• DATA EXTRACT:

=== Begin Enclosure ===

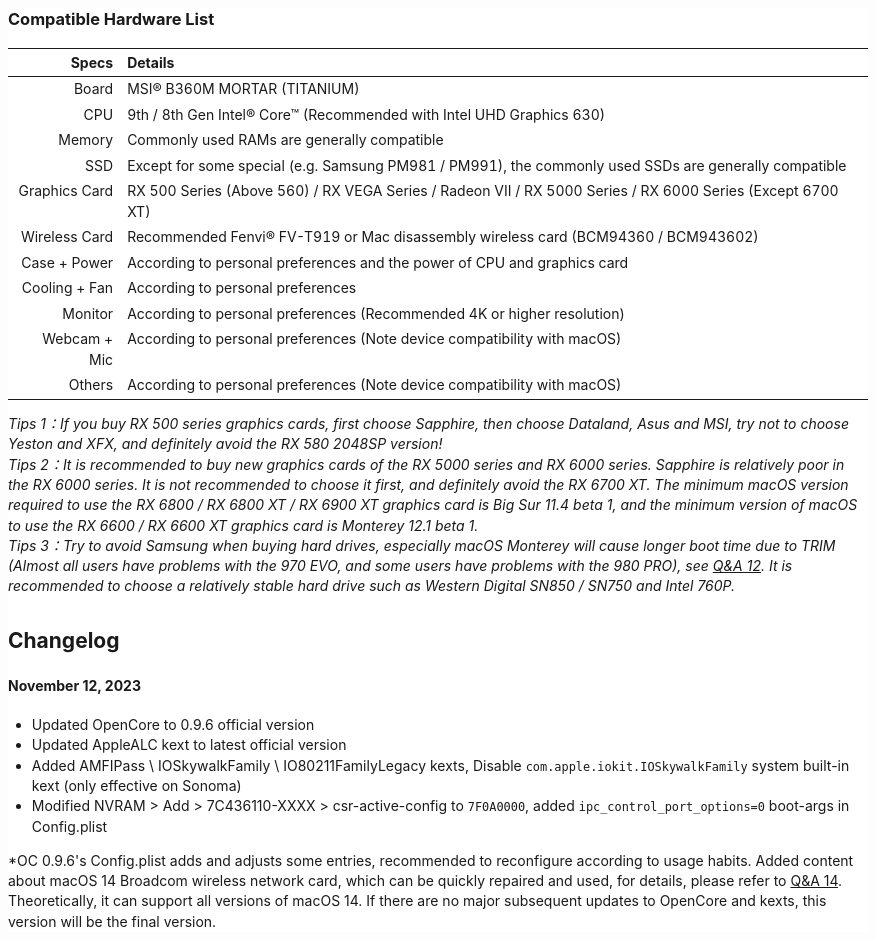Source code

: ### Compatible Hardware List

|          Specs | Details                                                                                                     | 
|---------------:|:------------------------------------------------------------------------------------------------------------|
|          Board | MSI® B360M MORTAR (TITANIUM)                                                                                |
|            CPU | 9th / 8th Gen Intel® Core™ (Recommended with Intel UHD Graphics 630)                                        |
|         Memory | Commonly used RAMs are generally compatible                                                                 |
|            SSD | Except for some special (e.g. Samsung PM981 / PM991), the commonly used SSDs are generally compatible       |
|  Graphics Card | RX 500 Series (Above 560) / RX VEGA Series / Radeon VII / RX 5000 Series / RX 6000 Series (Except 6700 XT)  |
|  Wireless Card | Recommended Fenvi® FV-T919 or Mac disassembly wireless card (BCM94360 / BCM943602)                          |
|   Case + Power | According to personal preferences and the power of CPU and graphics card                                    |
|  Cooling + Fan | According to personal preferences                                                                           |
|        Monitor | According to personal preferences (Recommended 4K or higher resolution)                                     |
|   Webcam + Mic | According to personal preferences (Note device compatibility with macOS)                                    |
|         Others | According to personal preferences (Note device compatibility with macOS)                                    |

*Tips 1：If you buy RX 500 series graphics cards, first choose Sapphire, then choose Dataland, Asus and MSI, try not to choose Yeston and XFX, and definitely avoid the RX 580 2048SP version!*<br>
*Tips 2：It is recommended to buy new graphics cards of the RX 5000 series and RX 6000 series. Sapphire is relatively poor in the RX 6000 series. It is not recommended to choose it first, and definitely avoid the RX 6700 XT. The minimum macOS version required to use the RX 6800 / RX 6800 XT / RX 6900 XT graphics card is Big Sur 11.4 beta 1, and the minimum version of macOS to use the RX 6600 / RX 6600 XT graphics card is Monterey 12.1 beta 1.*<br>
*Tips 3：Try to avoid Samsung when buying hard drives, especially macOS Monterey will cause longer boot time due to TRIM (Almost all users have problems with the 970 EVO, and some users have problems with the 980 PRO), see [Q&A 12](#12-why-does-the-boot-time-take-longer-after-the-monterey-upgrade). It is recommended to choose a relatively stable hard drive such as Western Digital SN850 / SN750 and Intel 760P.*<br>

## Changelog
#### November 12, 2023
* Updated OpenCore to 0.9.6 official version
* Updated AppleALC kext to latest official version
* Added AMFIPass \ IOSkywalkFamily \ IO80211FamilyLegacy kexts, Disable `com.apple.iokit.IOSkywalkFamily` system built-in kext (only effective on Sonoma)
* Modified NVRAM > Add > 7C436110-XXXX > csr-active-config to `7F0A0000`, added `ipc_control_port_options=0` boot-args in Config.plist

*OC 0.9.6's Config.plist adds and adjusts some entries, recommended to reconfigure according to usage habits. Added content about macOS 14 Broadcom wireless network card, which can be quickly repaired and used, for details, please refer to [Q&A 14](#14-using-broadcom-wireless-card-on-macos-sonoma). Theoretically, it can support all versions of macOS 14. If there are no major subsequent updates to OpenCore and kexts, this version will be the final version.

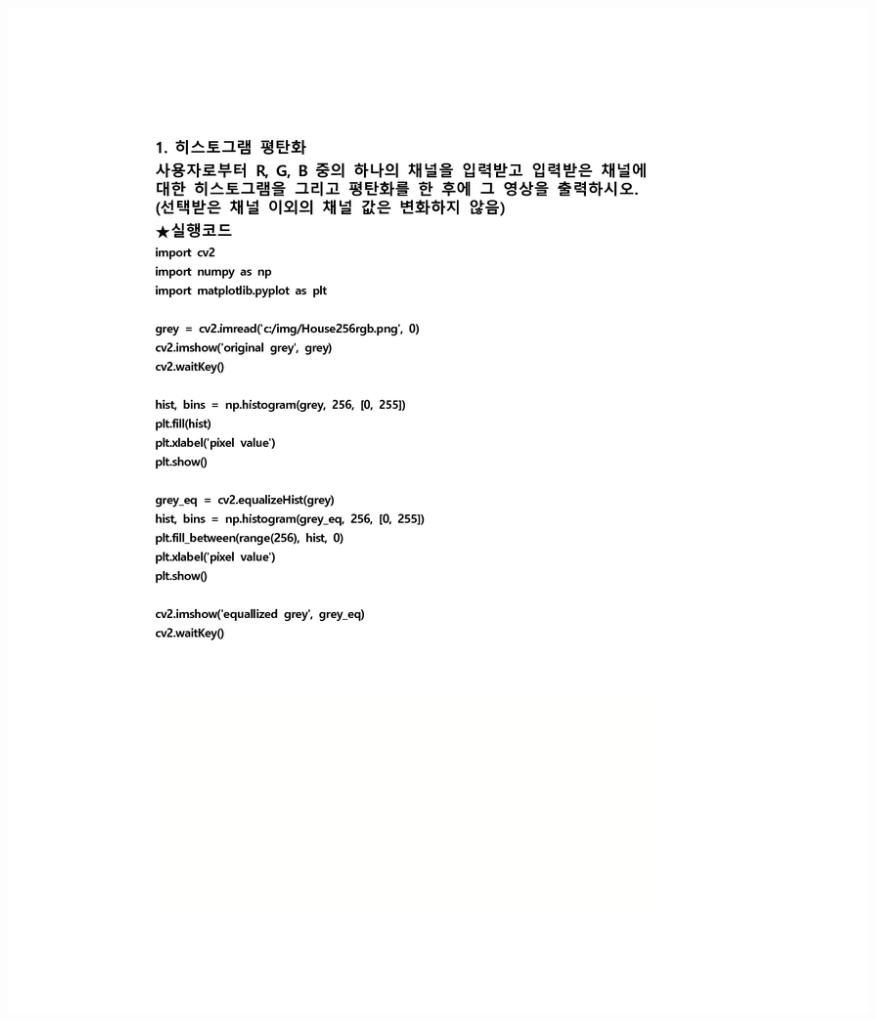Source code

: <p align="left" margin=100>  <img src="https://github.com/kjj3436/industrial-AI/blob/master/images/2021-2학기6주차과제보고서_2.png"  width="800" height="1000"> </p>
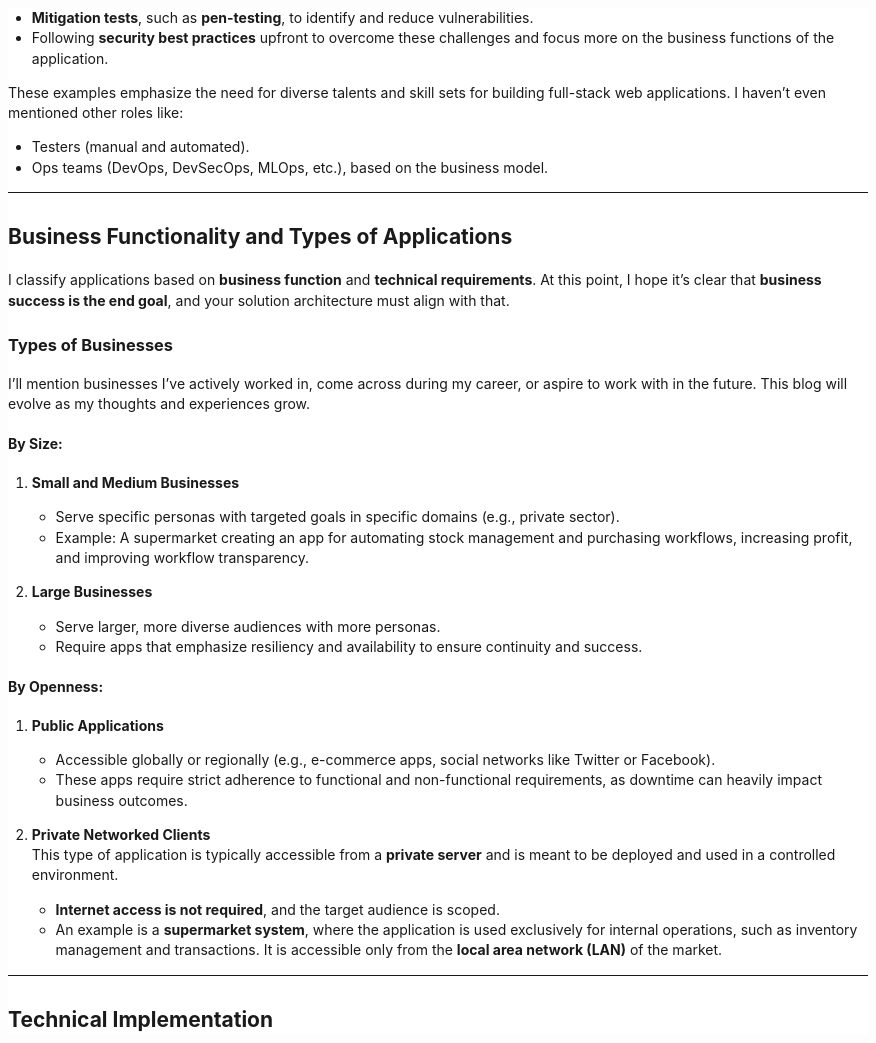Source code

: - **Mitigation tests**, such as **pen-testing**, to identify and reduce vulnerabilities.
- Following **security best practices** upfront to overcome these challenges and focus more on the business functions of the application.

These examples emphasize the need for diverse talents and skill sets for building full-stack web applications. I haven’t even mentioned other roles like:

- Testers (manual and automated).
- Ops teams (DevOps, DevSecOps, MLOps, etc.), based on the business model.

---

## Business Functionality and Types of Applications

I classify applications based on **business function** and **technical requirements**. At this point, I hope it’s clear that **business success is the end goal**, and your solution architecture must align with that.

### Types of Businesses

I’ll mention businesses I’ve actively worked in, come across during my career, or aspire to work with in the future. This blog will evolve as my thoughts and experiences grow.

#### By Size:

1. **Small and Medium Businesses**

   - Serve specific personas with targeted goals in specific domains (e.g., private sector).
   - Example: A supermarket creating an app for automating stock management and purchasing workflows, increasing profit, and improving workflow transparency.

2. **Large Businesses**
   - Serve larger, more diverse audiences with more personas.
   - Require apps that emphasize resiliency and availability to ensure continuity and success.

#### By Openness:

1. **Public Applications**

   - Accessible globally or regionally (e.g., e-commerce apps, social networks like Twitter or Facebook).
   - These apps require strict adherence to functional and non-functional requirements, as downtime can heavily impact business outcomes.

2. **Private Networked Clients**  
   This type of application is typically accessible from a **private server** and is meant to be deployed and used in a controlled environment.

   - **Internet access is not required**, and the target audience is scoped.
   - An example is a **supermarket system**, where the application is used exclusively for internal operations, such as inventory management and transactions. It is accessible only from the **local area network (LAN)** of the market.

---

## Technical Implementation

=== End Enclosure ===

• EXERCISE OBJECTIVE: Lines of the listing above that contain the word "such" should all be returned.

• SOLUTION TO THIS PROBLEM:
*Tips 3：Try to avoid Samsung when buying hard drives, especially macOS Monterey will cause longer boot time due to TRIM (Almost all users have problems with the 970 EVO, and some users have problems with the 980 PRO), see [Q&A 12](#12-why-does-the-boot-time-take-longer-after-the-monterey-upgrade). It is recommended to choose a relatively stable hard drive such as Western Digital SN850 / SN750 and Intel 760P.*<br>
: - **Mitigation tests**, such as **pen-testing**, to identify and reduce vulnerabilities.
   - An example is a **supermarket system**, where the application is used exclusively for internal operations, such as inventory management and transactions. It is accessible only from the **local area network (LAN)** of the market.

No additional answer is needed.